Determine the number of lines in the data below that contain the string "descriptor", and respond with that number alone.

· · · ·

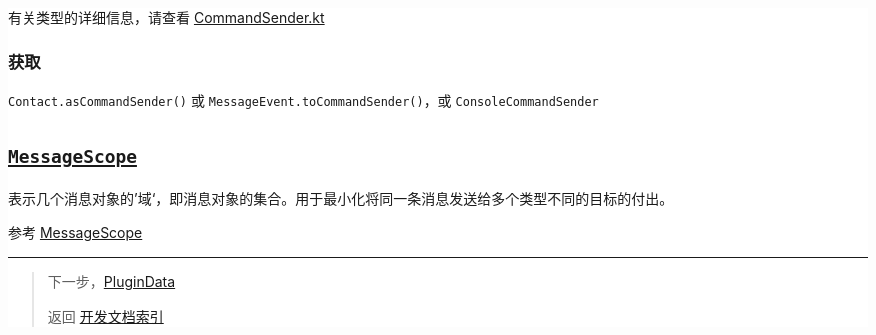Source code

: 有关类型的详细信息，请查看 [CommandSender.kt](../backend/mirai-console/src/command/CommandSender.kt#L48-L135)

### 获取

`Contact.asCommandSender()` 或 `MessageEvent.toCommandSender()`，或 `ConsoleCommandSender`

## [`MessageScope`]

表示几个消息对象的’域‘，即消息对象的集合。用于最小化将同一条消息发送给多个类型不同的目标的付出。

参考 [MessageScope](../backend/mirai-console/src/util/MessageScope.kt#L28-L99)


----

> 下一步，[PluginData](PluginData.md#mirai-console-backend---plugindata)
>
> 返回 [开发文档索引](README.md#mirai-console)



[`Plugin`]: ../backend/mirai-console/src/plugin/Plugin.kt
[`PluginDescription`]: ../backend/mirai-console/src/plugin/description/PluginDescription.kt
[`PluginLoader`]: ../backend/mirai-console/src/plugin/loader/PluginLoader.kt
[`PluginManager`]: ../backend/mirai-console/src/plugin/PluginManager.kt
[`JvmPluginLoader`]: ../backend/mirai-console/src/plugin/jvm/JvmPluginLoader.kt
[`JvmPlugin`]: ../backend/mirai-console/src/plugin/jvm/JvmPlugin.kt
[`JvmPluginDescription`]: ../backend/mirai-console/src/plugin/jvm/JvmPluginDescription.kt
[`AbstractJvmPlugin`]: ../backend/mirai-console/src/plugin/jvm/AbstractJvmPlugin.kt
[`KotlinPlugin`]: ../backend/mirai-console/src/plugin/jvm/KotlinPlugin.kt
[`JavaPlugin`]: ../backend/mirai-console/src/plugin/jvm/JavaPlugin.kt
[`Value`]: ../backend/mirai-console/src/data/Value.kt
[`PluginData`]: ../backend/mirai-console/src/data/PluginData.kt
[`AbstractPluginData`]: ../backend/mirai-console/src/data/AbstractPluginData.kt
[`AutoSavePluginData`]: ../backend/mirai-console/src/data/AutoSavePluginData.kt
[`AutoSavePluginConfig`]: ../backend/mirai-console/src/data/AutoSavePluginConfig.kt
[`PluginConfig`]: ../backend/mirai-console/src/data/PluginConfig.kt
[`PluginDataStorage`]: ../backend/mirai-console/src/data/PluginDataStorage.kt
[`MultiFilePluginDataStorage`]: ../backend/mirai-console/src/data/PluginDataStorage.kt#L116
[`MemoryPluginDataStorage`]: ../backend/mirai-console/src/data/PluginDataStorage.kt#L100
[`AutoSavePluginDataHolder`]: ../backend/mirai-console/src/data/PluginDataHolder.kt#L45
[`PluginDataHolder`]: ../backend/mirai-console/src/data/PluginDataHolder.kt
[`PluginDataExtensions`]: ../backend/mirai-console/src/data/PluginDataExtensions.kt
[`MiraiConsole`]: ../backend/mirai-console/src/MiraiConsole.kt
[`MiraiConsoleImplementation`]: ../backend/mirai-console/src/MiraiConsoleImplementation.kt
[`Command`]: ../backend/mirai-console/src/command/Command.kt
[`Register`]: ../backend/mirai-console/src/command/CommandManager.kt#L77
[`AbstractCommand`]: ../backend/mirai-console/src/command/Command.kt#L90
[`CompositeCommand`]: ../backend/mirai-console/src/command/CompositeCommand.kt
[`SimpleCommand`]: ../backend/mirai-console/src/command/SimpleCommand.kt
[`RawCommand`]: ../backend/mirai-console/src/command/RawCommand.kt
[`CommandManager`]: ../backend/mirai-console/src/command/CommandManager.kt
[`CommandSender`]: ../backend/mirai-console/src/command/CommandSender.kt
[`CommandValueArgumentParser`]: ../backend/mirai-console/src/command/descriptor/CommandValueArgumentParser.kt
[`CommandArgumentContext`]: ../backend/mirai-console/src/command/descriptor/CommandArgumentContext.kt
[`CommandArgumentContext.BuiltIns`]: ../backend/mirai-console/src/command/descriptor/CommandArgumentContext.kt#L66
[`MessageScope`]: ../backend/mirai-console/src/util/MessageScope.kt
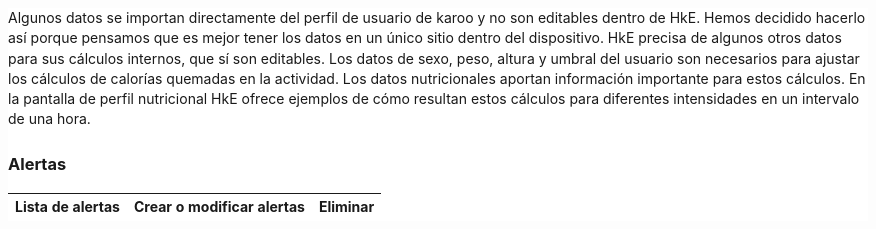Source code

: 
Algunos datos se importan directamente del perfil de usuario de karoo y no son editables dentro de HkE. Hemos decidido hacerlo así porque pensamos que es mejor tener los datos en un único sitio dentro del dispositivo. HkE precisa de algunos otros datos para sus cálculos internos, que sí son editables. Los datos de sexo, peso, altura y umbral del usuario son necesarios para ajustar los cálculos de calorías quemadas en la actividad. Los datos nutricionales aportan información importante para estos cálculos. En la pantalla de perfil nutricional HkE ofrece ejemplos de cómo resultan estos cálculos para diferentes intensidades en un intervalo de una hora.


### Alertas

Lista de alertas | Crear o modificar alertas | Eliminar
------------- | ------------- | -------------
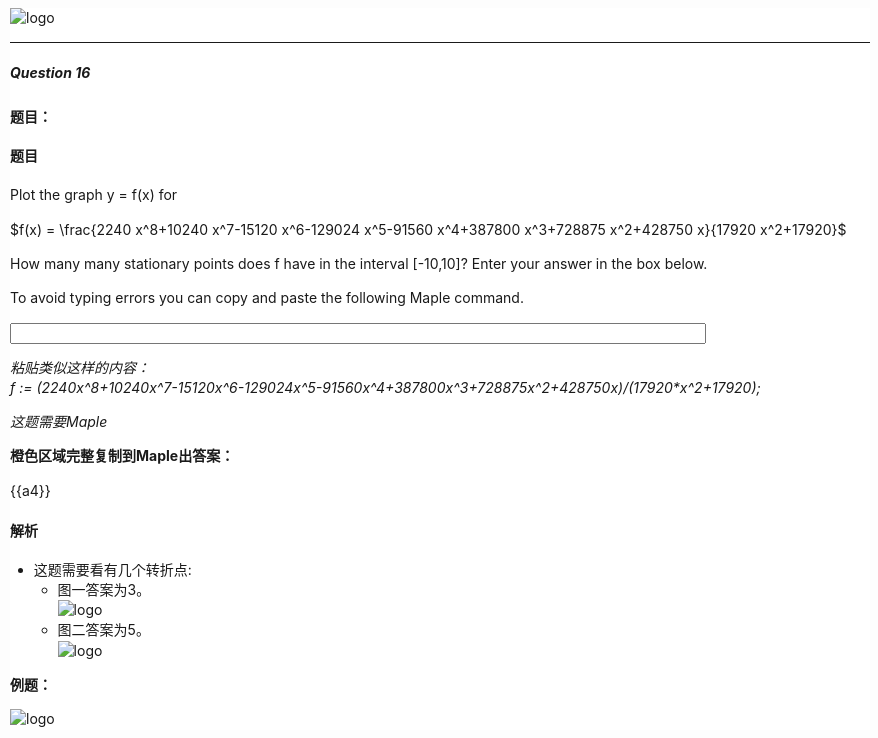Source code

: ![logo](./file/q15.png ':size=500')




---

##### Question 16





**题目：**



#### **题目**

<div class="qu">

Plot the graph y = f(x) for

$f(x) = \frac{2240 x^8+10240 x^7-15120 x^6-129024 x^5-91560 x^4+387800 x^3+728875 x^2+428750 x}{17920 x^2+17920}$

How many many stationary points does f have in the interval [-10,10]?  Enter your answer in the box below.

To avoid typing errors you can copy and paste the following Maple command.

<input style="width: 80%" v-model="i4" v-on:input="calsq4()">

_粘贴类似这样的内容：<br>f := (2240*x^8+10240*x^7-15120*x^6-129024*x^5-91560*x^4+387800*x^3+728875*x^2+428750*x)/(17920*x^2+17920);_

</div>

_这题需要Maple_

**橙色区域完整复制到Maple出答案：**

<div class="AnMaple">

 {{a4}}


</div>

#### **解析**

 - 这题需要看有几个转折点:
   * 图一答案为3。<br>![logo](./file/q16a1.png ':size=300')
   * 图二答案为5。<br>![logo](./file/q16a2.png ':size=300')

 






 


**例题：**

![logo](./file/q16.png ':size=500')
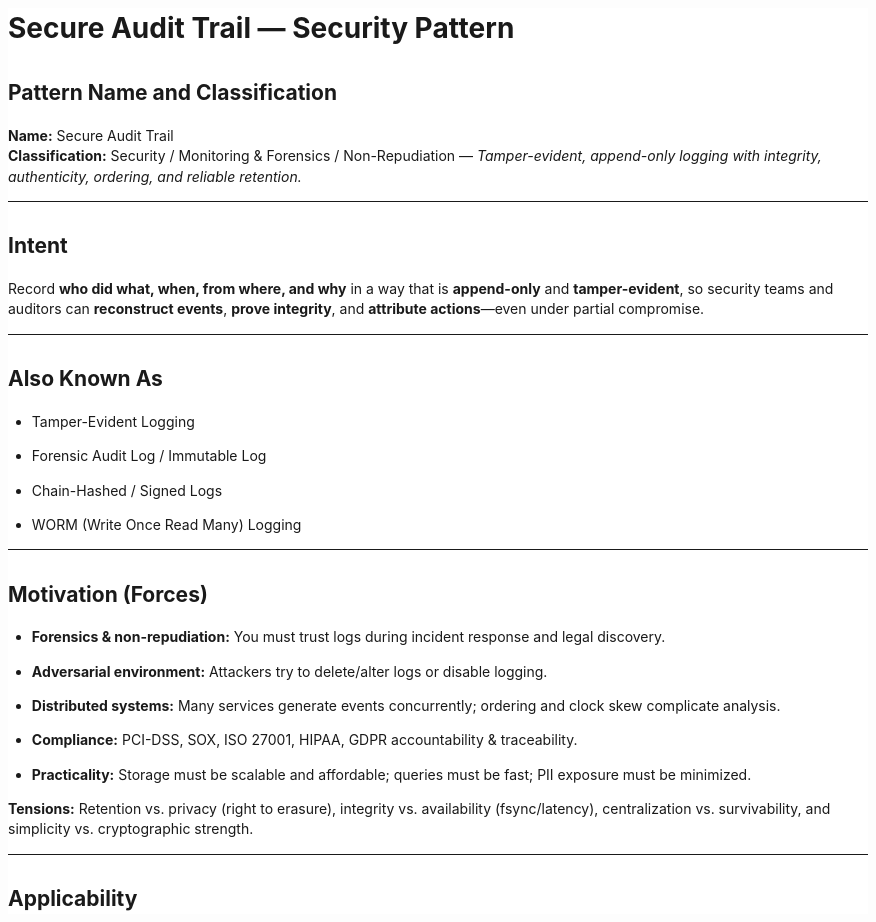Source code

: # Secure Audit Trail — Security Pattern

## Pattern Name and Classification

**Name:** Secure Audit Trail  
**Classification:** Security / Monitoring & Forensics / Non-Repudiation — *Tamper-evident, append-only logging with integrity, authenticity, ordering, and reliable retention.*

---

## Intent

Record **who did what, when, from where, and why** in a way that is **append-only** and **tamper-evident**, so security teams and auditors can **reconstruct events**, **prove integrity**, and **attribute actions**—even under partial compromise.

---

## Also Known As

-   Tamper-Evident Logging
    
-   Forensic Audit Log / Immutable Log
    
-   Chain-Hashed / Signed Logs
    
-   WORM (Write Once Read Many) Logging
    

---

## Motivation (Forces)

-   **Forensics & non-repudiation:** You must trust logs during incident response and legal discovery.
    
-   **Adversarial environment:** Attackers try to delete/alter logs or disable logging.
    
-   **Distributed systems:** Many services generate events concurrently; ordering and clock skew complicate analysis.
    
-   **Compliance:** PCI-DSS, SOX, ISO 27001, HIPAA, GDPR accountability & traceability.
    
-   **Practicality:** Storage must be scalable and affordable; queries must be fast; PII exposure must be minimized.
    

**Tensions:** Retention vs. privacy (right to erasure), integrity vs. availability (fsync/latency), centralization vs. survivability, and simplicity vs. cryptographic strength.

---

## Applicability
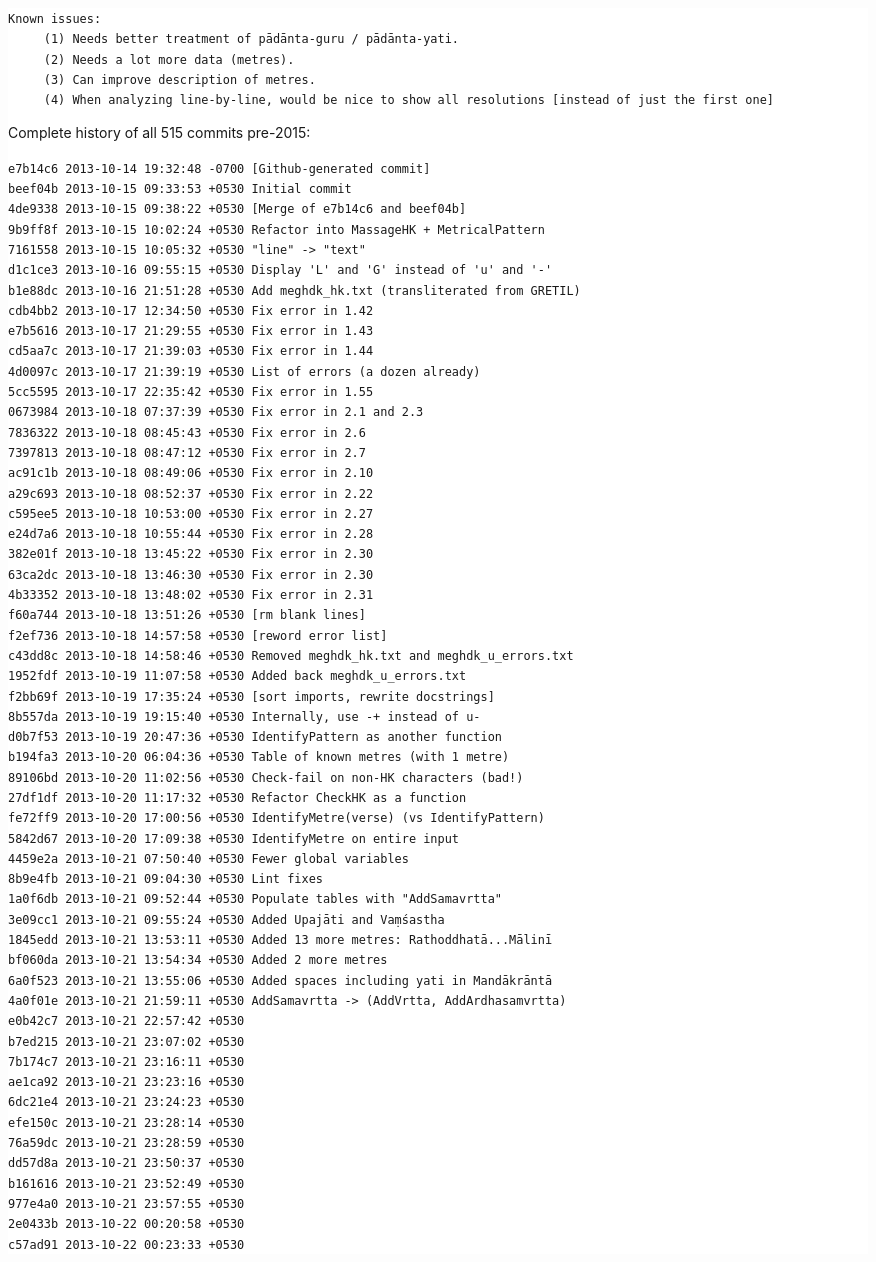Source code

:     Known issues:
         (1) Needs better treatment of pādānta-guru / pādānta-yati.
         (2) Needs a lot more data (metres).
         (3) Can improve description of metres.
         (4) When analyzing line-by-line, would be nice to show all resolutions [instead of just the first one]



Complete history of all 515 commits pre-2015:

    e7b14c6 2013-10-14 19:32:48 -0700 [Github-generated commit]
    beef04b 2013-10-15 09:33:53 +0530 Initial commit
    4de9338 2013-10-15 09:38:22 +0530 [Merge of e7b14c6 and beef04b]
    9b9ff8f 2013-10-15 10:02:24 +0530 Refactor into MassageHK + MetricalPattern
    7161558 2013-10-15 10:05:32 +0530 "line" -> "text"
    d1c1ce3 2013-10-16 09:55:15 +0530 Display 'L' and 'G' instead of 'u' and '-'
    b1e88dc 2013-10-16 21:51:28 +0530 Add meghdk_hk.txt (transliterated from GRETIL)
    cdb4bb2 2013-10-17 12:34:50 +0530 Fix error in 1.42
    e7b5616 2013-10-17 21:29:55 +0530 Fix error in 1.43
    cd5aa7c 2013-10-17 21:39:03 +0530 Fix error in 1.44
    4d0097c 2013-10-17 21:39:19 +0530 List of errors (a dozen already)
    5cc5595 2013-10-17 22:35:42 +0530 Fix error in 1.55
    0673984 2013-10-18 07:37:39 +0530 Fix error in 2.1 and 2.3
    7836322 2013-10-18 08:45:43 +0530 Fix error in 2.6
    7397813 2013-10-18 08:47:12 +0530 Fix error in 2.7
    ac91c1b 2013-10-18 08:49:06 +0530 Fix error in 2.10
    a29c693 2013-10-18 08:52:37 +0530 Fix error in 2.22
    c595ee5 2013-10-18 10:53:00 +0530 Fix error in 2.27
    e24d7a6 2013-10-18 10:55:44 +0530 Fix error in 2.28
    382e01f 2013-10-18 13:45:22 +0530 Fix error in 2.30
    63ca2dc 2013-10-18 13:46:30 +0530 Fix error in 2.30
    4b33352 2013-10-18 13:48:02 +0530 Fix error in 2.31
    f60a744 2013-10-18 13:51:26 +0530 [rm blank lines]
    f2ef736 2013-10-18 14:57:58 +0530 [reword error list]
    c43dd8c 2013-10-18 14:58:46 +0530 Removed meghdk_hk.txt and meghdk_u_errors.txt
    1952fdf 2013-10-19 11:07:58 +0530 Added back meghdk_u_errors.txt
    f2bb69f 2013-10-19 17:35:24 +0530 [sort imports, rewrite docstrings]
    8b557da 2013-10-19 19:15:40 +0530 Internally, use -+ instead of u-
    d0b7f53 2013-10-19 20:47:36 +0530 IdentifyPattern as another function
    b194fa3 2013-10-20 06:04:36 +0530 Table of known metres (with 1 metre)
    89106bd 2013-10-20 11:02:56 +0530 Check-fail on non-HK characters (bad!)
    27df1df 2013-10-20 11:17:32 +0530 Refactor CheckHK as a function
    fe72ff9 2013-10-20 17:00:56 +0530 IdentifyMetre(verse) (vs IdentifyPattern)
    5842d67 2013-10-20 17:09:38 +0530 IdentifyMetre on entire input
    4459e2a 2013-10-21 07:50:40 +0530 Fewer global variables
    8b9e4fb 2013-10-21 09:04:30 +0530 Lint fixes
    1a0f6db 2013-10-21 09:52:44 +0530 Populate tables with "AddSamavrtta"
    3e09cc1 2013-10-21 09:55:24 +0530 Added Upajāti and Vaṃśastha
    1845edd 2013-10-21 13:53:11 +0530 Added 13 more metres: Rathoddhatā...Mālinī
    bf060da 2013-10-21 13:54:34 +0530 Added 2 more metres
    6a0f523 2013-10-21 13:55:06 +0530 Added spaces including yati in Mandākrāntā
    4a0f01e 2013-10-21 21:59:11 +0530 AddSamavrtta -> (AddVrtta, AddArdhasamvrtta)
    e0b42c7 2013-10-21 22:57:42 +0530
    b7ed215 2013-10-21 23:07:02 +0530
    7b174c7 2013-10-21 23:16:11 +0530
    ae1ca92 2013-10-21 23:23:16 +0530
    6dc21e4 2013-10-21 23:24:23 +0530
    efe150c 2013-10-21 23:28:14 +0530
    76a59dc 2013-10-21 23:28:59 +0530
    dd57d8a 2013-10-21 23:50:37 +0530
    b161616 2013-10-21 23:52:49 +0530
    977e4a0 2013-10-21 23:57:55 +0530
    2e0433b 2013-10-22 00:20:58 +0530
    c57ad91 2013-10-22 00:23:33 +0530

· · · ·

- _YOUR SOLUTION_: 3